▶ **TEXTO DE REFERENCIA**:
Joost Koster es un artista originario de Paises Bajos, cuya práctica utiliza el collage como un eje conceptual en su trabajo. A través de distintos medios, Joost recontextualiza materiales encontrados o producidos por sí mismo, desplazándolos de su contexto original para generar significados que antes permanecían latentes, ocultos o incluso inexistentes.
Su proceso implica recolectar los residuos de una cotidianidad mediada por interfaces intermediales, como grabaciones de teléfono, dibujos espontáneos, capturas de pantalla, fragmentos de texto, videos de YouTube o GIFs. A partir de estos materiales, reflexiona tanto sobre las cualidades específicas de cada medio como sobre las convenciones que los atraviesan.
Desde estas aproximaciones, el artista utiliza el glitch como una herramienta crítica, que comúnmente es entendida como una falla. Siguiendo a Legacy Russell, para Koster, el glitch se convirte en un espacio de posibilidad, donde “la liberación puede encontrarse en las fisuras entre el género, la tecnología y el cuerpo”. Una pequeña ruptura y una apertura dentro de sistemas que aparentan ser cerrados e inamovibles.
Puedes conocer más sobre su práctica en: www.joostkoster.com/
Joost Koster is an artist from the Netherlands whose practice uses collage as a conceptual axis. Across different media, the artists recontextualizes found and self-produced materials, displacing them from their original settings in order to generate meanings that were previously latent, hidden, or even non-existent.
Their process involves collecting the residue of a daily life mediated by intermedial interfaces, such as phone recordings, spontaneous drawings, screenshots, fragments of text, YouTube videos, or GIFs. Through these materials, they reflect both on the specific qualities of each medium and on the conventions that shape them.
In this context, the glitch becomes a critical tool. Commonly understood as an error, it is instead conceived, following Legacy Russell, as a space of possibility, where “liberation can be found within the fissures between gender, technology, and the body.” The glitch thus appears as a small rupture, an opening within systems that seem closed and immovable.

▶ **Entradas de datos recopiladas**:
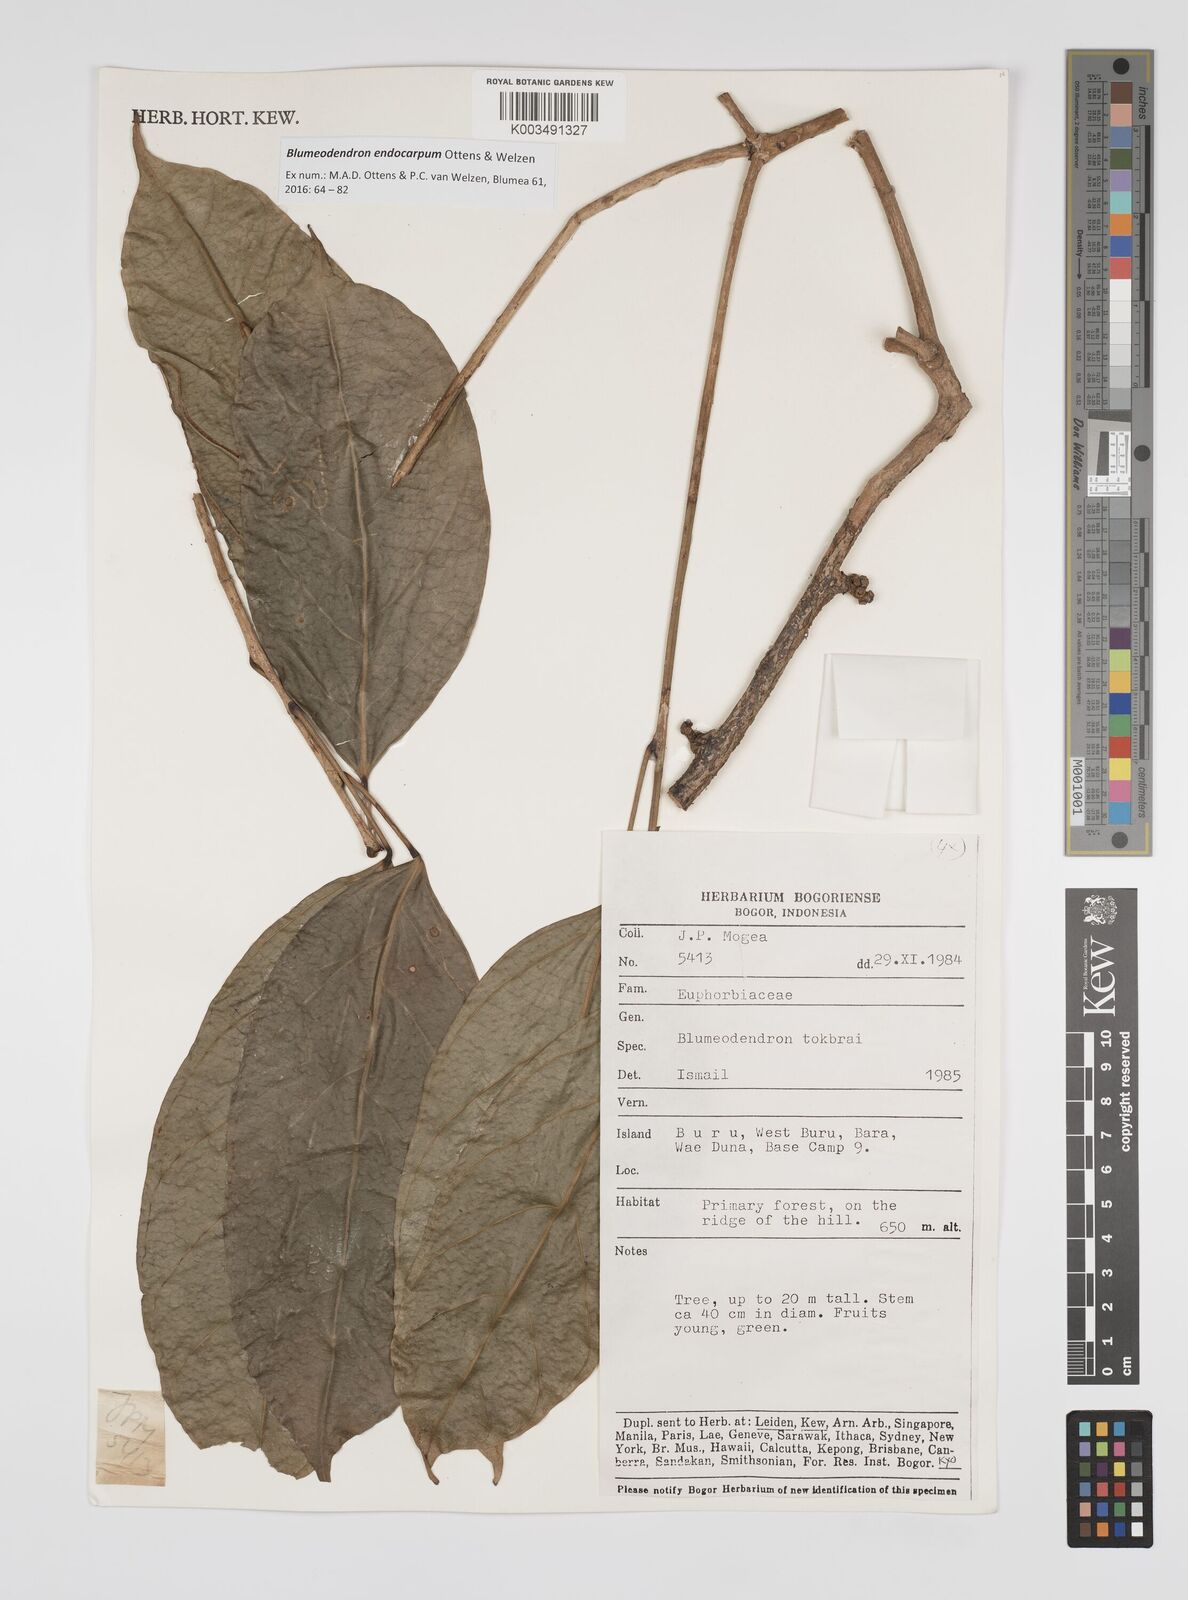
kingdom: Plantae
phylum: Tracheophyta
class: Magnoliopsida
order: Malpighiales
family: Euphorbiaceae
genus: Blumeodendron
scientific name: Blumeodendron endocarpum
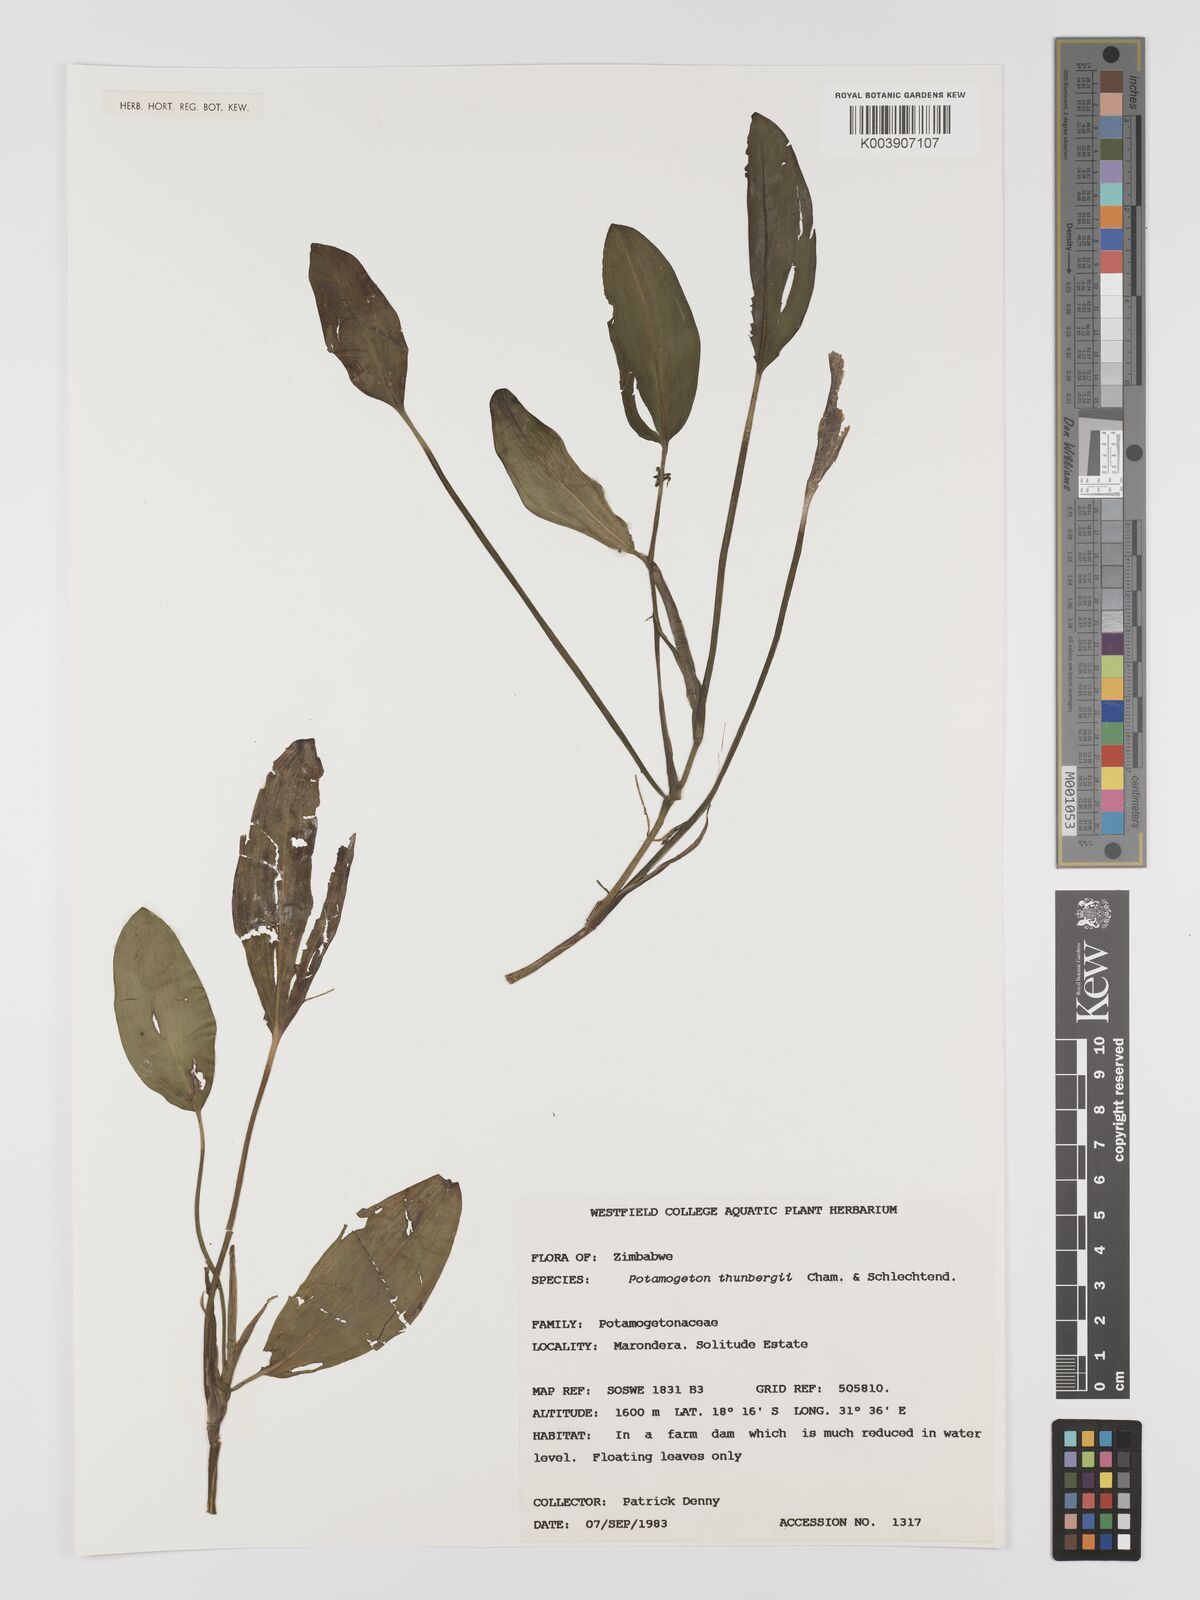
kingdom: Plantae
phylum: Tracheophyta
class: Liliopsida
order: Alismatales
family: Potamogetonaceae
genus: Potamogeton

* * *

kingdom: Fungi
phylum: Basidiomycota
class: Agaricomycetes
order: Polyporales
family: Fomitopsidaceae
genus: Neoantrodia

* * *

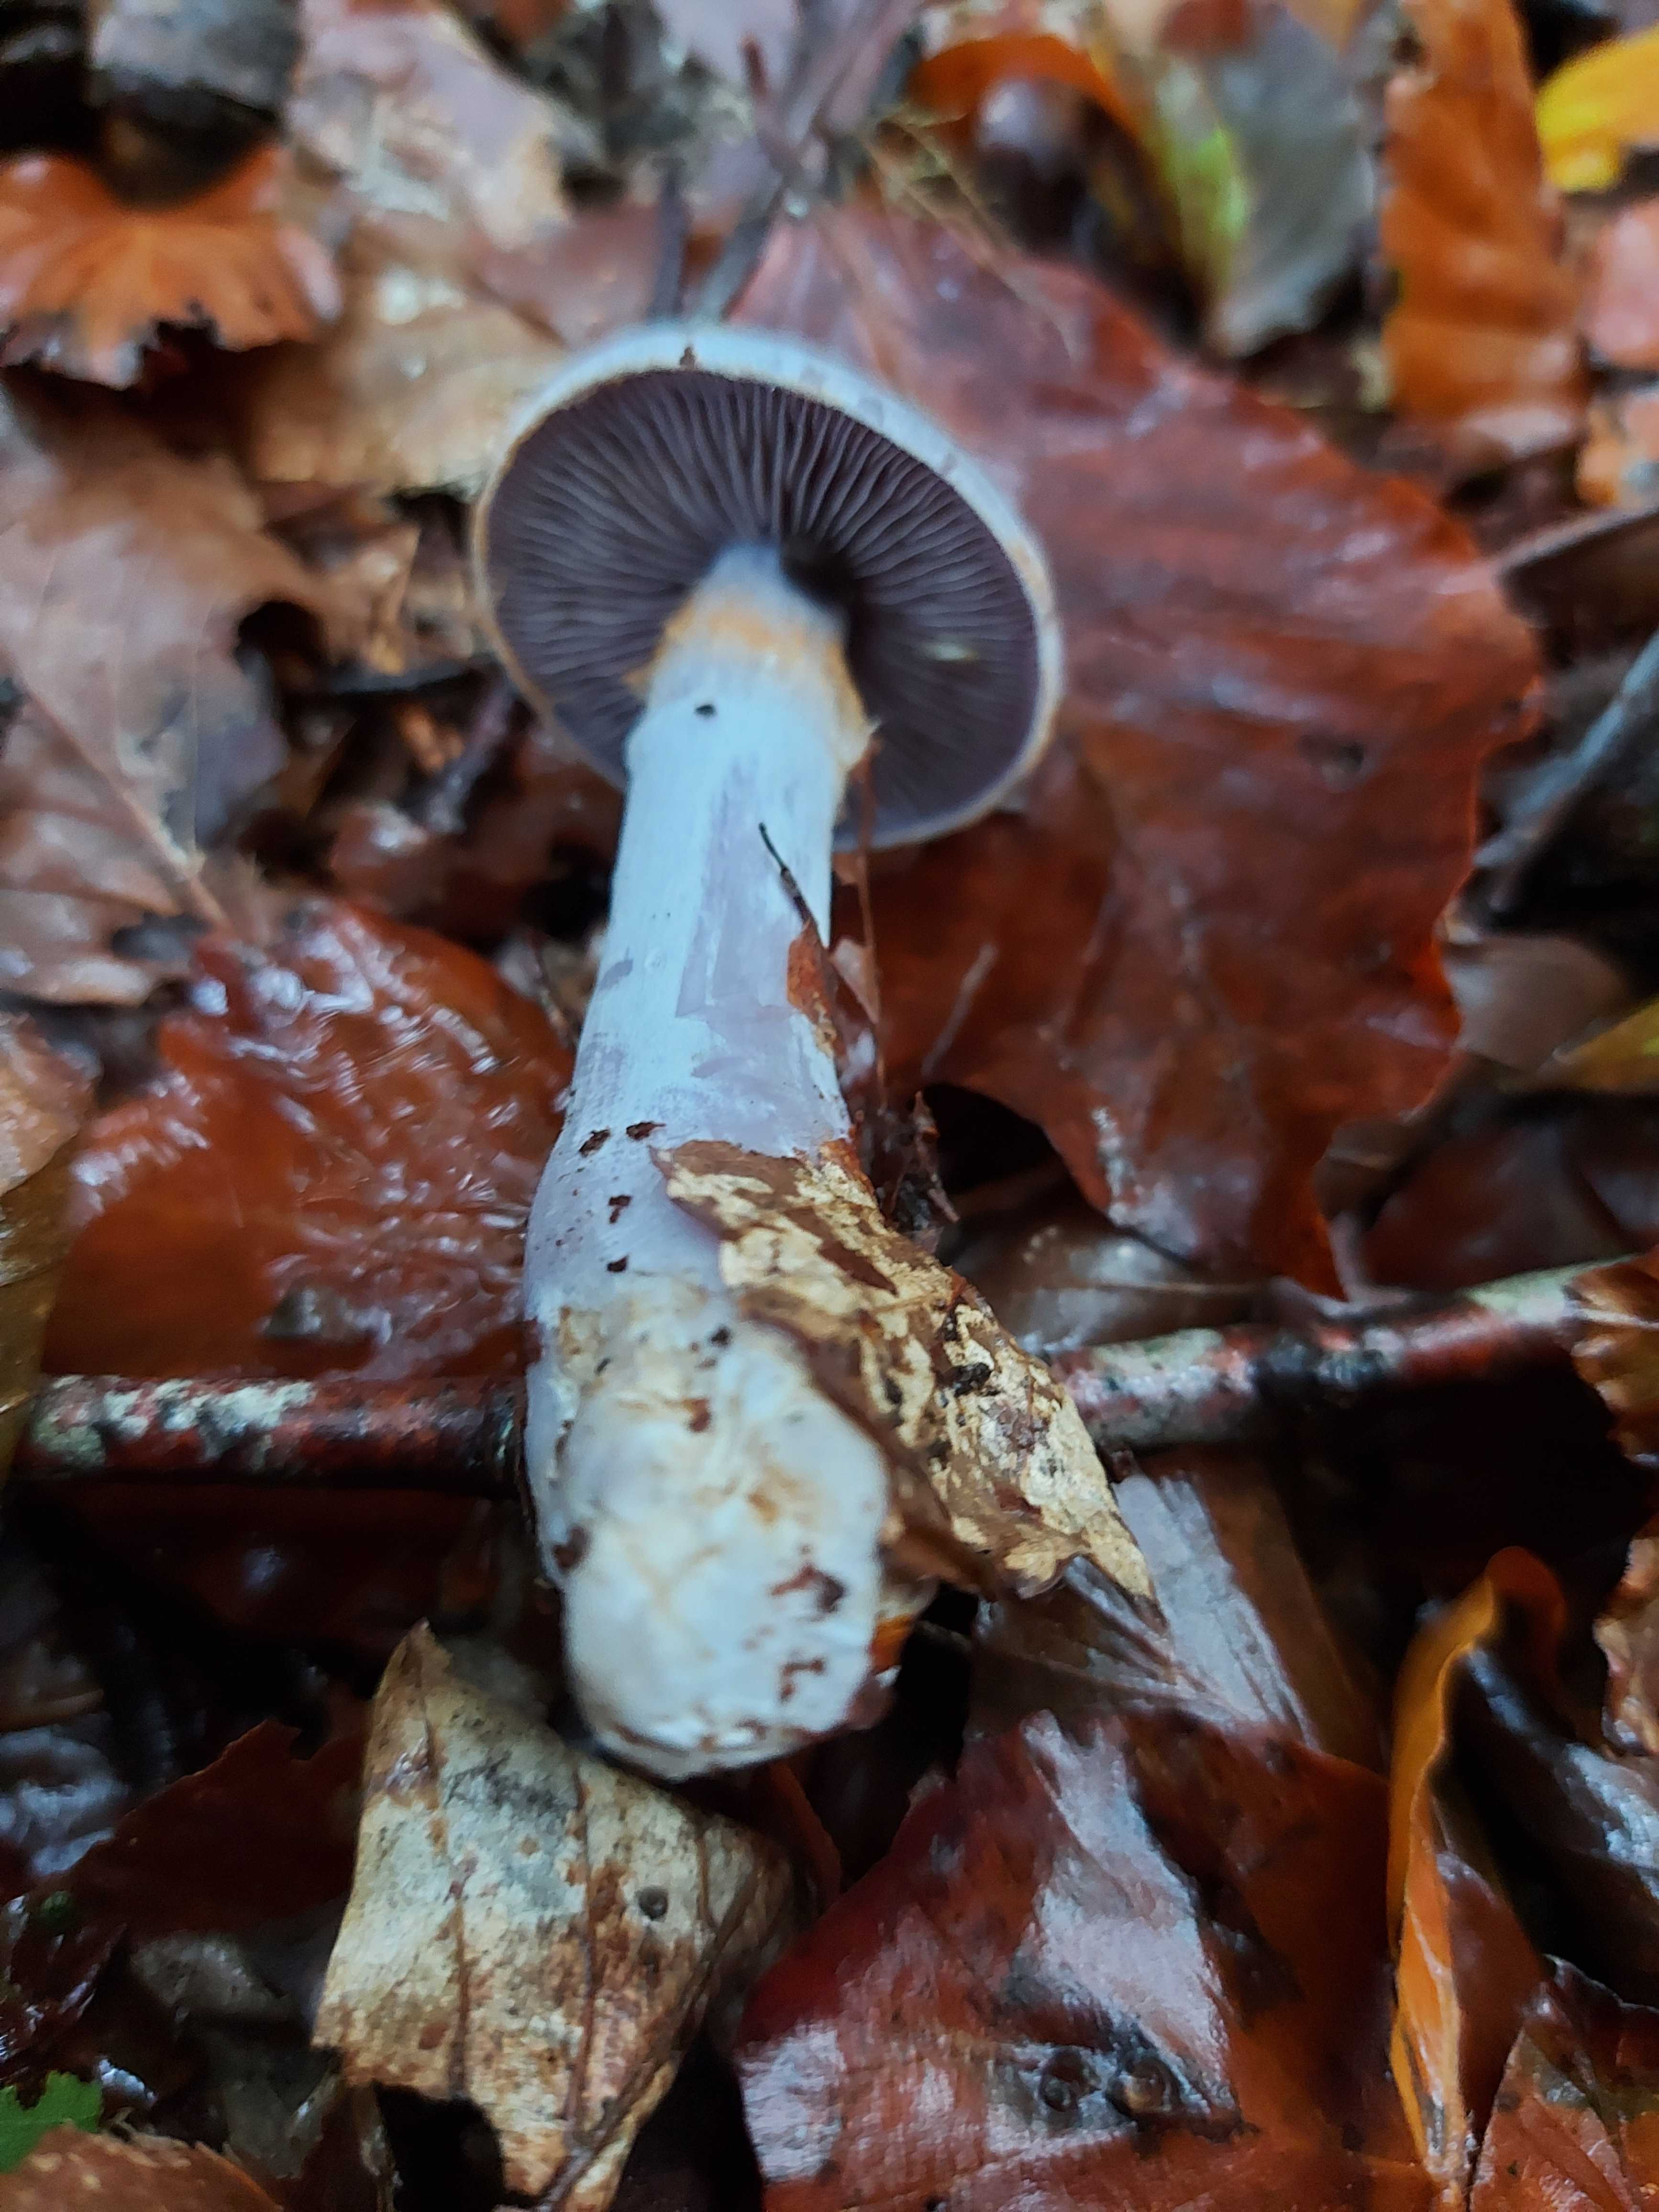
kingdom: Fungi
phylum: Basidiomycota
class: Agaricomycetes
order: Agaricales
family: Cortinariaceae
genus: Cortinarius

▶ **TAREA PENDIENTE**: Reescribe como lista breve el párrafo del texto sobre Joost Koster que empieza con "Su proceso implica recolectar", conservando sus datos principales.

▶ **SOLUCIÓN DESARROLLADA**:
- Recolecta residuos de una cotidianidad mediada por interfaces intermediales: grabaciones de teléfono, dibujos espontáneos, capturas de pantalla, fragmentos de texto, videos de YouTube o GIFs.
- Con esos materiales reflexiona sobre las cualidades específicas de cada medio.
- También reflexiona sobre las convenciones que atraviesan esos medios.